As tarifas de pedágio nas rodovias concedidas do estado de São Paulo terão reajuste geral de 4,72% a partir de 1º de julho de 2026, conforme homologação da Agência de Transporte do Estado de São Paulo (Artesp) publicada no Diário Oficial de sexta-feira (26). O aumento atinge a maior parte das concessões e é baseado na variação do IPCA entre junho de 2025 e maio de 2026.
O reajuste será aplicado às concessionárias da primeira e segunda fases do Programa Estadual de Concessões, além das empresas Autoban, Intervias, Rota das Bandeiras, Rodovias das Colinas, CART, ViaRondon, SPVias, Rodovias do Tietê, Ecovias dos Imigrantes, Ecovias do Leste Paulista, Rodoanel Oeste, SPMAR e Entrevias. O objetivo, segundo a Artesp, é recompor a inflação do período e manter o equilíbrio econômico-financeiro dos contratos de concessão.
Na prática, o aumento será sentido nos principais corredores rodoviários do estado, que conectam a capital ao interior e ao litoral paulista. As novas tarifas entram em vigor à 0h de 1º de julho, com exceção da Entrevias, que terá reajuste a partir do dia 6 de julho, conforme previsto em contrato.
Na Rodovia dos Tamoios, o reajuste será de 5,08%, de forma provisória, até a divulgação do IPCA de junho pelo IBGE. Após a consolidação do índice, os valores poderão ser ajustados pela agência reguladora.
Pedágio mais caro do País
O valor do pedágio do Sistema Anchieta-Imigrantes (SAI) será reajustado em 4,91% em julho. Com o aumento, a tarifa nas rodovias Anchieta (SP-150) e Imigrantes (SP-160) passará de R$ 38,70 para R$ 40,60, mantendo-se como a mais alta do país.
Pedágio reduzido
Apesar do cenário predominante de alta, o governo paulista também anunciou reduções pontuais em algumas praças do interior, dentro de uma reestruturação do modelo de cobrança.

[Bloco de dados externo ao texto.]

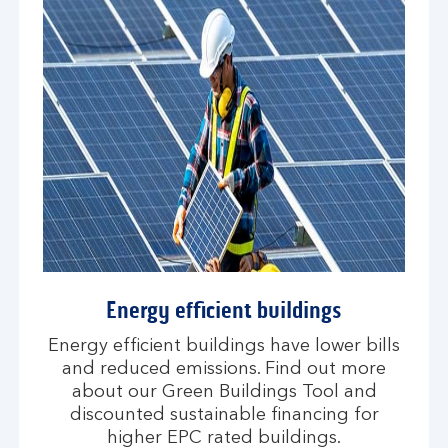
Energy efficient buildings
Energy efficient buildings have lower bills
and reduced emissions. Find out more
about our Green Buildings Tool and
discounted sustainable financing for
higher EPC rated buildings.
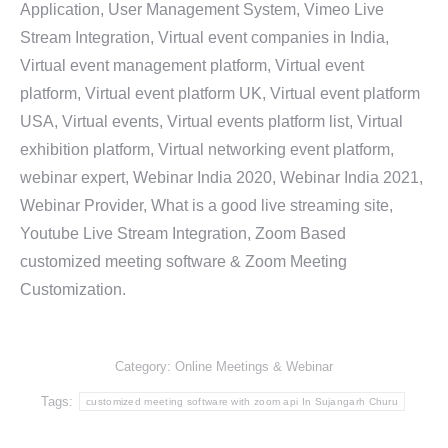
Application, User Management System, Vimeo Live
Stream Integration, Virtual event companies in India,
Virtual event management platform, Virtual event
platform, Virtual event platform UK, Virtual event platform
USA, Virtual events, Virtual events platform list, Virtual
exhibition platform, Virtual networking event platform,
webinar expert, Webinar India 2020, Webinar India 2021,
Webinar Provider, What is a good live streaming site,
Youtube Live Stream Integration, Zoom Based
customized meeting software & Zoom Meeting
Customization.
Category:
Online Meetings & Webinar
Tags:
customized meeting software with zoom api In Sujangarh Churu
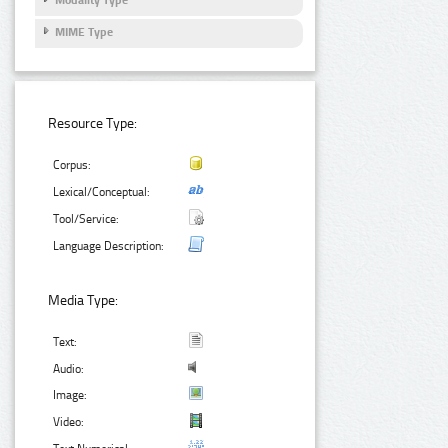
MIME Type
Resource Type:
Corpus:
Lexical/Conceptual:
Tool/Service:
Language Description:
Media Type:
Text:
Audio:
Image:
Video:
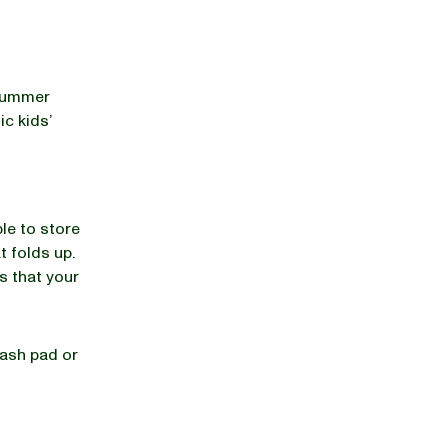
 summer
ic kids’
ble to store
t folds up.
rs that your
lash pad or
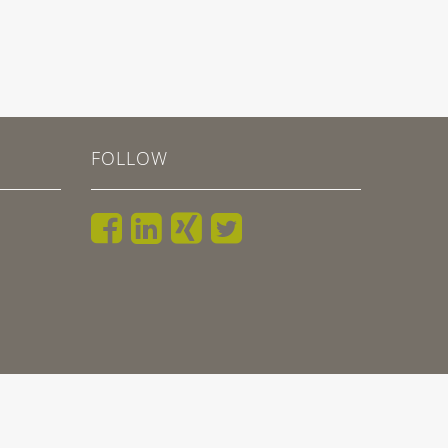
FOLLOW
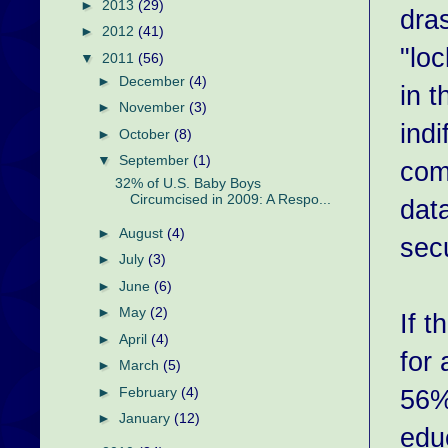
►
2013
(29)
dras
►
2012
(41)
"lo
▼
2011
(56)
►
December
(4)
in 
►
November
(3)
indi
►
October
(8)
▼
September
(1)
com
32% of U.S. Baby Boys
Circumcised in 2009: A Respo...
dat
►
August
(4)
secu
►
July
(3)
►
June
(6)
►
May
(2)
If t
►
April
(4)
for
►
March
(5)
56%
►
February
(4)
►
January
(12)
edu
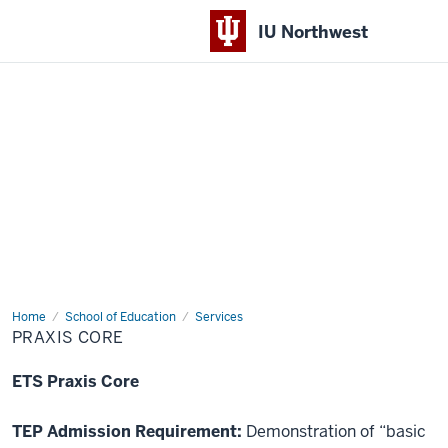
IU Northwest
Indiana
University
Northwest
Home
Praxis
School of Education
Services
Core
PRAXIS CORE
ETS Praxis Core
TEP Admission Requirement:
Demonstration of “basic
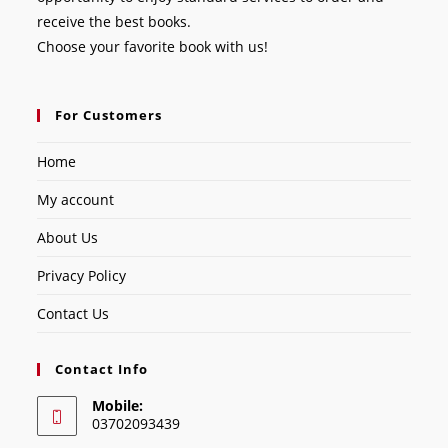
receive the best books.
Choose your favorite book with us!
For Customers
Home
My account
About Us
Privacy Policy
Contact Us
Contact Info
Mobile:
03702093439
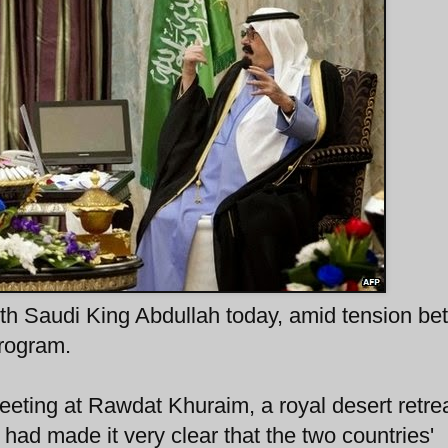
th Saudi King Abdullah today, amid tension b
program.
meeting at Rawdat Khuraim, a royal desert retre
 had made it very clear that the two countries'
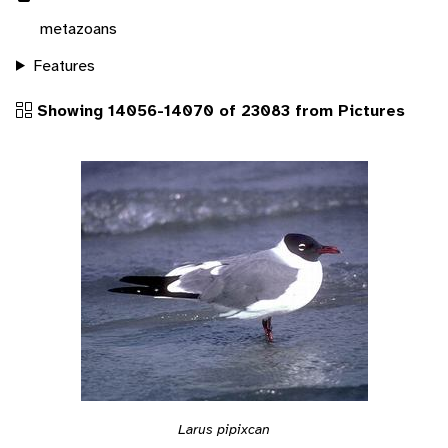
metazoans
Features
Showing 14056-14070 of 23083 from Pictures
Larus pipixcan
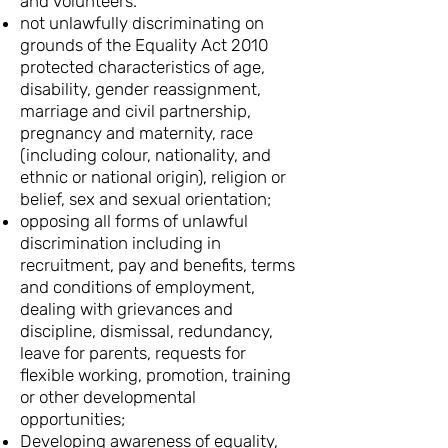
and volunteers.
not unlawfully discriminating on
grounds of the Equality Act 2010
protected characteristics of age,
disability, gender reassignment,
marriage and civil partnership,
pregnancy and maternity, race
(including colour, nationality, and
ethnic or national origin), religion or
belief, sex and sexual orientation;
opposing all forms of unlawful
discrimination including in
recruitment, pay and benefits, terms
and conditions of employment,
dealing with grievances and
discipline, dismissal, redundancy,
leave for parents, requests for
flexible working, promotion, training
or other developmental
opportunities;
Developing awareness of equality,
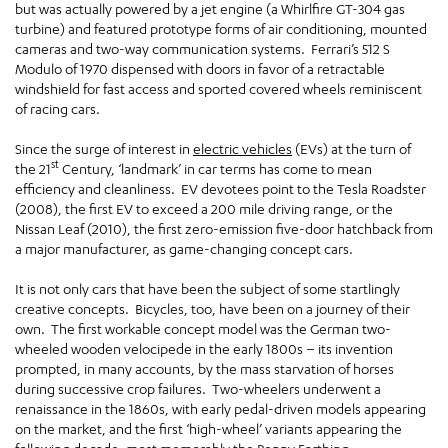
but was actually powered by a jet engine (a Whirlfire GT-304 gas
turbine) and featured prototype forms of air conditioning, mounted
cameras and two-way communication systems. Ferrari’s 512 S
Modulo of 1970 dispensed with doors in favor of a retractable
windshield for fast access and sported covered wheels reminiscent
of racing cars.
Since the surge of interest in
electric vehicles
(EVs) at the turn of
st
the 21
Century, ‘landmark’ in car terms has come to mean
efficiency and cleanliness. EV devotees point to the Tesla Roadster
(2008), the first EV to exceed a 200 mile driving range, or the
Nissan Leaf (2010), the first zero-emission five-door hatchback from
a major manufacturer, as game-changing concept cars.
It is not only cars that have been the subject of some startlingly
creative concepts. Bicycles, too, have been on a journey of their
own. The first workable concept model was the German two-
wheeled wooden velocipede in the early 1800s – its invention
prompted, in many accounts, by the mass starvation of horses
during successive crop failures. Two-wheelers underwent a
renaissance in the 1860s, with early pedal-driven models appearing
on the market, and the first ‘high-wheel’ variants appearing the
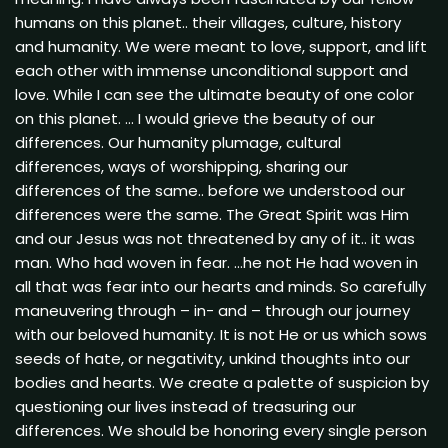
humans on this planet.. their villages, culture, history
and humanity. We were meant to love, support, and lift
each other with immense unconditional support and
love. While I can see the ultimate beauty of one color
on this planet. … I would grieve the beauty of our
differences. Our humanity plumage, cultural
differences, ways of worshipping, sharing our
differences of the same.. before we understood our
differences were the same. The Great Spirit was Him
and our Jesus was not threatened by any of it.. it was
man. Who had woven in fear. …he not He had woven in
all that was fear into our hearts and minds. So carefully
maneuvering through – in- and – through our journey
with our beloved humanity. It is not He or us which sows
seeds of hate, or negativity, unkind thoughts into our
bodies and hearts. We create a palette of suspicion by
questioning our lives instead of treasuring our
differences. We should be honoring every single person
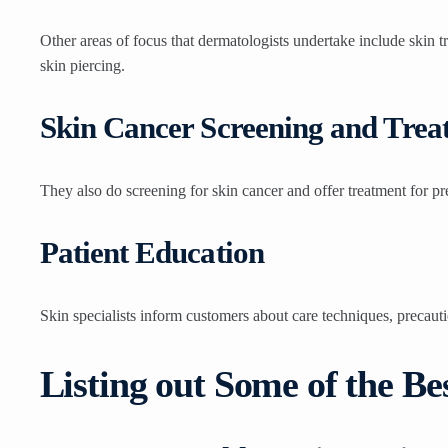
Other areas of focus that dermatologists undertake include skin 
skin piercing.
Skin Cancer Screening and Trea
They also do screening for skin cancer and offer treatment for pr
Patient Education
Skin specialists inform customers about care techniques, precaut
Listing out Some of the B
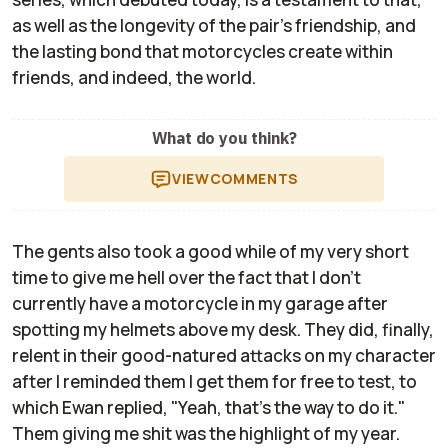
as well as the longevity of the pair's friendship, and
the lasting bond that motorcycles create within
friends, and indeed, the world.
What do you think?
VIEW
COMMENTS
The gents also took a good while of my very short
time to give me hell over the fact that I don't
currently have a motorcycle in my garage after
spotting my helmets above my desk. They did, finally,
relent in their good-natured attacks on my character
after I reminded them I get them for free to test, to
which Ewan replied, "Yeah, that's the way to do it."
Them giving me shit was the highlight of my year.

Municípios como Jaguariúna, Águas da Prata, Estiva Gerbi, Espírito Santo do Pinhal, Itobi, Casa Branca, Mococa e Aguaí terão quedas nas tarifas, com destaque para Jaguariúna, onde a redução chega a 50%.
Segundo o governo do Estado, as mudanças fazem parte de uma política de modernização das concessões rodoviárias, com revisão de modelos tarifários e correção de distorções regionais.